Warum ist das Austarieren speziell bei Corona so schwierig?

Die Verfassungsmäßigkeit einer Maßnahme ist nicht in Stein gemeißelt, sondern hängt von der aktuellen Situation und den wissenschaftlichen Erkenntnissen ab. Erst gab es keinen Impfstoff, dann schon. Dann kam die noch viel ansteckendere Delta-Variante. Inzwischen weiß man, dass auch Geimpfte andere anstecken und manchmal auch selbst schwer erkranken können. Und: Was bei entspannter Corona-Lage völlig unverhältnismäßig schien, muss es heute nicht mehr sein. Vor diesem Hintergrund hat die Politik auch einen weiten Einschätzungsspielraum.

Dürfen Ungeimpfte strikteren Beschränkungen unterworfen werden?

Hier scheint unter Rechtsexperten niemand ein Problem zu sehen. Andersherum: Als im Frühjahr mehr und mehr Menschen geimpft waren, wurde schnell der Ruf laut, diesen mehr Freiheiten zu gewähren. Nur die wenig einschränkenden Maßnahmen, die sonst schwer zu kontrollieren wären, zum Beispiel die Maskenpflicht in Bus und Bahn, sollten weiter für alle gelten. Das Grundgesetz macht auch gar nicht die Vorgabe, dass alle immer gleich behandelt werden müssen. Für unterschiedliche Behandlung muss es nur einen Sachgrund geben.

Wenn es hart auf hart kommt – wären Einschränkungen für alle möglich?

Mangold, die im Frühjahr selbst eine Verfassungsbeschwerde gegen die nächtlichen Ausgangsbeschränkungen unter der Bundes-Notbremse verfasst hat, hält aktuell „flächendeckende und kontaktbeschränkende Maßnahmen gegenüber der gesamten Bevölkerung“ für zulässig – „also gegenüber geimpften wie ungeimpften Personen“. Denn überfüllte Intensivstationen bedrohten potenziell die Gesundheit aller Menschen.

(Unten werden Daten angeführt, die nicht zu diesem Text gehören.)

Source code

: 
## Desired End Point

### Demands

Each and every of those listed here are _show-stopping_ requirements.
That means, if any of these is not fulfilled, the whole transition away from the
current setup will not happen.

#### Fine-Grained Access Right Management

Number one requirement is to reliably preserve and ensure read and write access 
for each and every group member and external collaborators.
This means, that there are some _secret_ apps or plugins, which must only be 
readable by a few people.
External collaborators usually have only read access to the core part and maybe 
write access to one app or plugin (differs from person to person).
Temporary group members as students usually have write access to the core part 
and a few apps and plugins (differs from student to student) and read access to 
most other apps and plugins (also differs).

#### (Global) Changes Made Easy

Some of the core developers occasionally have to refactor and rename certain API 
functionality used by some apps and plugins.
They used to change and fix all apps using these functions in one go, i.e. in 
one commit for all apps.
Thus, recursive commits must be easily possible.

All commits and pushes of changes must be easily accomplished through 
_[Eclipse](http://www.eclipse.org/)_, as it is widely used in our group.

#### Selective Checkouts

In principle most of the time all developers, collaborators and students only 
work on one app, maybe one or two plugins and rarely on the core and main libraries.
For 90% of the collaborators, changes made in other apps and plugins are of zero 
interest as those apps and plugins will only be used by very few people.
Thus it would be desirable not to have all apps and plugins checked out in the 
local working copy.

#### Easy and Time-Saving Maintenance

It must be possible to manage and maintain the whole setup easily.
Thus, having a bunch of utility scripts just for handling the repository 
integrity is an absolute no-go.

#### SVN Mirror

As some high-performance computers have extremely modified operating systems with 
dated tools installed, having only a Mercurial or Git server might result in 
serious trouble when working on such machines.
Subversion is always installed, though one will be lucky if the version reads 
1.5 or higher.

Die Juristin Andrea Kießling von der Ruhr-Uni Bochum meint dagegen, es müsse differenziert werden. „Einfach pauschal irgendwelche Dinge anordnen, die dann für alle Personen uneingeschränkt gleich gelten, das geht nicht mehr“, sagte sie „Zeit Online“.

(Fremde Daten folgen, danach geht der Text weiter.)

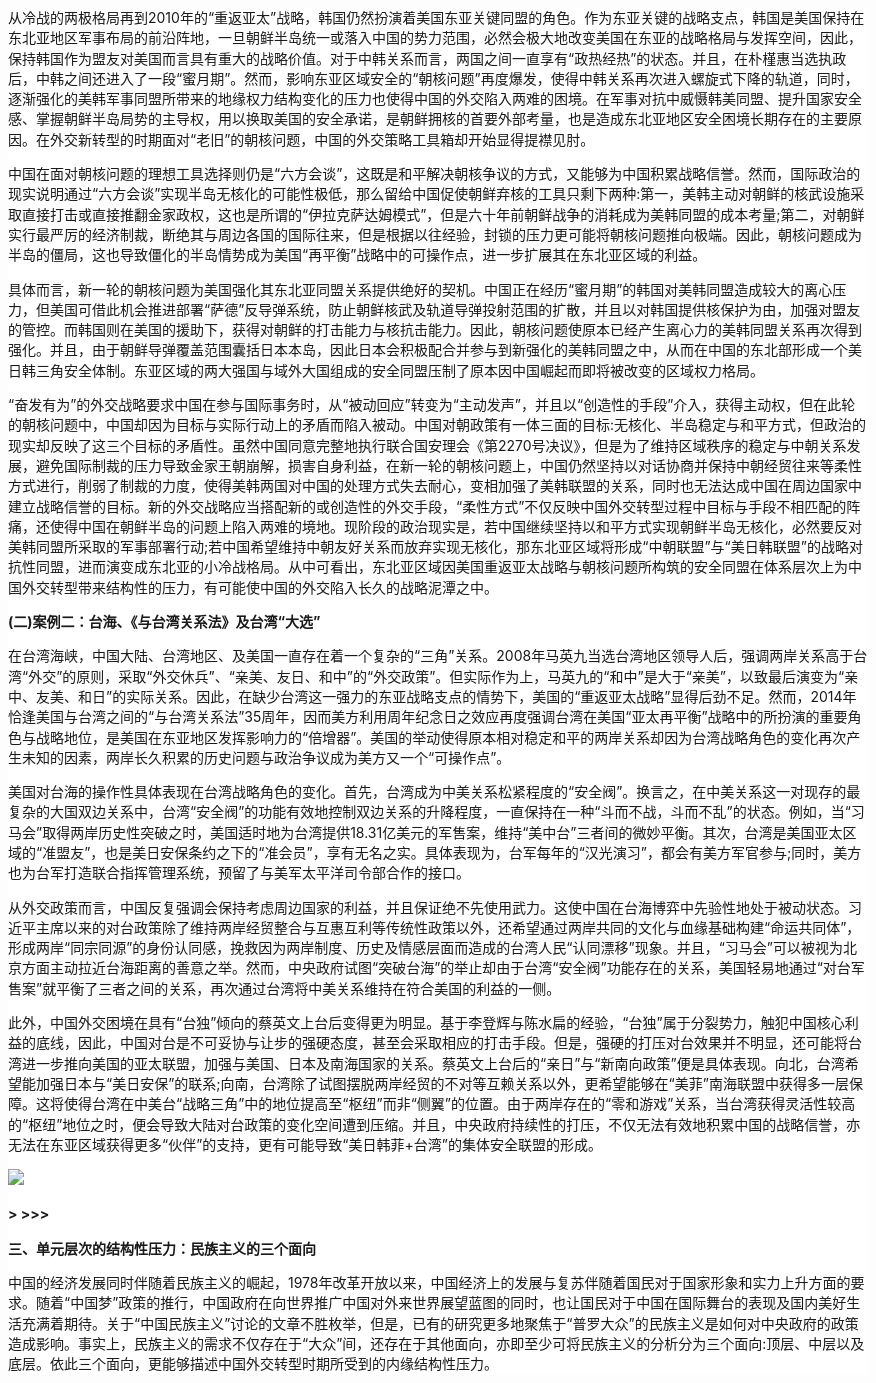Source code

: 从冷战的两极格局再到2010年的“重返亚太”战略，韩国仍然扮演着美国东亚关键同盟的角色。作为东亚关键的战略支点，韩国是美国保持在东北亚地区军事布局的前沿阵地，一旦朝鲜半岛统一或落入中国的势力范围，必然会极大地改变美国在东亚的战略格局与发挥空间，因此，保持韩国作为盟友对美国而言具有重大的战略价值。对于中韩关系而言，两国之间一直享有“政热经热”的状态。并且，在朴槿惠当选执政后，中韩之间还进入了一段“蜜月期”。然而，影响东亚区域安全的“朝核问题”再度爆发，使得中韩关系再次进入螺旋式下降的轨道，同时，逐渐强化的美韩军事同盟所带来的地缘权力结构变化的压力也使得中国的外交陷入两难的困境。在军事对抗中威慑韩美同盟、提升国家安全感、掌握朝鲜半岛局势的主导权，用以换取美国的安全承诺，是朝鲜拥核的首要外部考量，也是造成东北亚地区安全困境长期存在的主要原因。在外交新转型的时期面对“老旧”的朝核问题，中国的外交策略工具箱却开始显得提襟见肘。

中国在面对朝核问题的理想工具选择则仍是“六方会谈”，这既是和平解决朝核争议的方式，又能够为中国积累战略信誉。然而，国际政治的现实说明通过“六方会谈”实现半岛无核化的可能性极低，那么留给中国促使朝鲜弃核的工具只剩下两种:第一，美韩主动对朝鲜的核武设施采取直接打击或直接推翻金家政权，这也是所谓的“伊拉克萨达姆模式”，但是六十年前朝鲜战争的消耗成为美韩同盟的成本考量;第二，对朝鲜实行最严厉的经济制裁，断绝其与周边各国的国际往来，但是根据以往经验，封锁的压力更可能将朝核问题推向极端。因此，朝核问题成为半岛的僵局，这也导致僵化的半岛情势成为美国“再平衡”战略中的可操作点，进一步扩展其在东北亚区域的利益。

具体而言，新一轮的朝核问题为美国强化其东北亚同盟关系提供绝好的契机。中国正在经历“蜜月期”的韩国对美韩同盟造成较大的离心压力，但美国可借此机会推进部署“萨德”反导弹系统，防止朝鲜核武及轨道导弹投射范围的扩散，并且以对韩国提供核保护为由，加强对盟友的管控。而韩国则在美国的援助下，获得对朝鲜的打击能力与核抗击能力。因此，朝核问题使原本已经产生离心力的美韩同盟关系再次得到强化。并且，由于朝鲜导弹覆盖范围囊括日本本岛，因此日本会积极配合并参与到新强化的美韩同盟之中，从而在中国的东北部形成一个美日韩三角安全体制。东亚区域的两大强国与域外大国组成的安全同盟压制了原本因中国崛起而即将被改变的区域权力格局。

“奋发有为”的外交战略要求中国在参与国际事务时，从“被动回应”转变为“主动发声”，并且以“创造性的手段”介入，获得主动权，但在此轮的朝核问题中，中国却因为目标与实际行动上的矛盾而陷入被动。中国对朝政策有一体三面的目标:无核化、半岛稳定与和平方式，但政治的现实却反映了这三个目标的矛盾性。虽然中国同意完整地执行联合国安理会《第2270号决议》，但是为了维持区域秩序的稳定与中朝关系发展，避免国际制裁的压力导致金家王朝崩解，损害自身利益，在新一轮的朝核问题上，中国仍然坚持以对话协商并保持中朝经贸往来等柔性方式进行，削弱了制裁的力度，使得美韩两国对中国的处理方式失去耐心，变相加强了美韩联盟的关系，同时也无法达成中国在周边国家中建立战略信誉的目标。新的外交战略应当搭配新的或创造性的外交手段，“柔性方式”不仅反映中国外交转型过程中目标与手段不相匹配的阵痛，还使得中国在朝鲜半岛的问题上陷入两难的境地。现阶段的政治现实是，若中国继续坚持以和平方式实现朝鲜半岛无核化，必然要反对美韩同盟所采取的军事部署行动;若中国希望维持中朝友好关系而放弃实现无核化，那东北亚区域将形成“中朝联盟”与“美日韩联盟”的战略对抗性同盟，进而演变成东北亚的小冷战格局。从中可看出，东北亚区域因美国重返亚太战略与朝核问题所构筑的安全同盟在体系层次上为中国外交转型带来结构性的压力，有可能使中国的外交陷入长久的战略泥潭之中。

 **(二)案例二：台海、《与台湾关系法》及台湾“大选”**

在台湾海峡，中国大陆、台湾地区、及美国一直存在着一个复杂的“三角”关系。2008年马英九当选台湾地区领导人后，强调两岸关系高于台湾“外交”的原则，采取“外交休兵”、“亲美、友日、和中”的“外交政策”。但实际作为上，马英九的“和中”是大于“亲美”，以致最后演变为“亲中、友美、和日”的实际关系。因此，在缺少台湾这一强力的东亚战略支点的情势下，美国的“重返亚太战略”显得后劲不足。然而，2014年恰逢美国与台湾之间的“与台湾关系法”35周年，因而美方利用周年纪念日之效应再度强调台湾在美国“亚太再平衡”战略中的所扮演的重要角色与战略地位，是美国在东亚地区发挥影响力的“倍增器”。美国的举动使得原本相对稳定和平的两岸关系却因为台湾战略角色的变化再次产生未知的因素，两岸长久积累的历史问题与政治争议成为美方又一个“可操作点”。

美国对台海的操作性具体表现在台湾战略角色的变化。首先，台湾成为中美关系松紧程度的“安全阀”。换言之，在中美关系这一对现存的最复杂的大国双边关系中，台湾“安全阀”的功能有效地控制双边关系的升降程度，一直保持在一种“斗而不战，斗而不乱”的状态。例如，当“习马会”取得两岸历史性突破之时，美国适时地为台湾提供18.31亿美元的军售案，维持“美中台”三者间的微妙平衡。其次，台湾是美国亚太区域的“准盟友”，也是美日安保条约之下的“准会员”，享有无名之实。具体表现为，台军每年的“汉光演习”，都会有美方军官参与;同时，美方也为台军打造联合指挥管理系统，预留了与美军太平洋司令部合作的接口。

从外交政策而言，中国反复强调会保持考虑周边国家的利益，并且保证绝不先使用武力。这使中国在台海博弈中先验性地处于被动状态。习近平主席以来的对台政策除了维持两岸经贸整合与互惠互利等传统性政策以外，还希望通过两岸共同的文化与血缘基础构建“命运共同体”，形成两岸“同宗同源”的身份认同感，挽救因为两岸制度、历史及情感层面而造成的台湾人民“认同漂移”现象。并且，“习马会”可以被视为北京方面主动拉近台海距离的善意之举。然而，中央政府试图“突破台海”的举止却由于台湾“安全阀”功能存在的关系，美国轻易地通过“对台军售案”就平衡了三者之间的关系，再次通过台湾将中美关系维持在符合美国的利益的一侧。

此外，中国外交困境在具有“台独”倾向的蔡英文上台后变得更为明显。基于李登辉与陈水扁的经验，“台独”属于分裂势力，触犯中国核心利益的底线，因此，中国对台是不可妥协与让步的强硬态度，甚至会采取相应的打击手段。但是，强硬的打压对台效果并不明显，还可能将台湾进一步推向美国的亚太联盟，加强与美国、日本及南海国家的关系。蔡英文上台后的“亲日”与“新南向政策”便是具体表现。向北，台湾希望能加强日本与“美日安保”的联系;向南，台湾除了试图摆脱两岸经贸的不对等互赖关系以外，更希望能够在“美菲”南海联盟中获得多一层保障。这将使得台湾在中美台“战略三角”中的地位提高至“枢纽”而非“侧翼”的位置。由于两岸存在的“零和游戏”关系，当台湾获得灵活性较高的“枢纽”地位之时，便会导致大陆对台政策的变化空间遭到压缩。并且，中央政府持续性的打压，不仅无法有效地积累中国的战略信誉，亦无法在东亚区域获得更多“伙伴”的支持，更有可能导致“美日韩菲+台湾”的集体安全联盟的形成。

  

![](/images/4334/6.jpeg)

  

 **> >>>**

 **三、单元层次的结构性压力：民族主义的三个面向**

  

中国的经济发展同时伴随着民族主义的崛起，1978年改革开放以来，中国经济上的发展与复苏伴随着国民对于国家形象和实力上升方面的要求。随着“中国梦”政策的推行，中国政府在向世界推广中国对外来世界展望蓝图的同时，也让国民对于中国在国际舞台的表现及国内美好生活充满着期待。关于“中国民族主义”讨论的文章不胜枚举，但是，已有的研究更多地聚焦于“普罗大众”的民族主义是如何对中央政府的政策造成影响。事实上，民族主义的需求不仅存在于“大众”间，还存在于其他面向，亦即至少可将民族主义的分析分为三个面向:顶层、中层以及底层。依此三个面向，更能够描述中国外交转型时期所受到的内缘结构性压力。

Und eine Impfpflicht für alle oder bestimmte Berufe?

Kießling hat „da keine verfassungsrechtlichen Bauchschmerzen“. Hinnerk Wißmann von der Westfälischen Wilhelms-Universität Münster empfiehlt in einer aktuellen Stellungnahme für das Gesetzgebungsverfahren im Bundestag, die Impfpflicht in Betracht zu ziehen, „bevor etwa allgemeine Lockdowns für Schulen oder Hochschulen in Betracht kommen“. Er bezeichnet diese als „milderes Mittel“.

Braucht es weiter die „epidemische Lage von nationaler Tragweite“?

Ihre Feststellung ist Voraussetzung, um eine Vielzahl von Maßnahmen aus dem Infektionsschutzgesetz wie Ausgangs- und Reisebeschränkungen anordnen zu können. Die angestrebte Ampel-Koalition will die epidemische Lage nicht über den 25. November hinaus verlängern, den Ländern aber auf andere Weise einen Teil der Schutzmaßnahmen ermöglichen. Hierüber wird unter Juristen gerade gestritten.

Der Bielefelder Rechtsprofessor Franz C. Mayer meint: „Die Feuerwehr wirft mitten im Einsatz Teile ihrer Ausrüstung ins Feuer.“ Ferdinand Wollenschläger von der Uni Augsburg hält es für „rechtlich nicht geboten“, den Katalog möglicher Schutzmaßnahmen derart zusammenzustreichen. Andere Experten finden den Zeitpunkt richtig.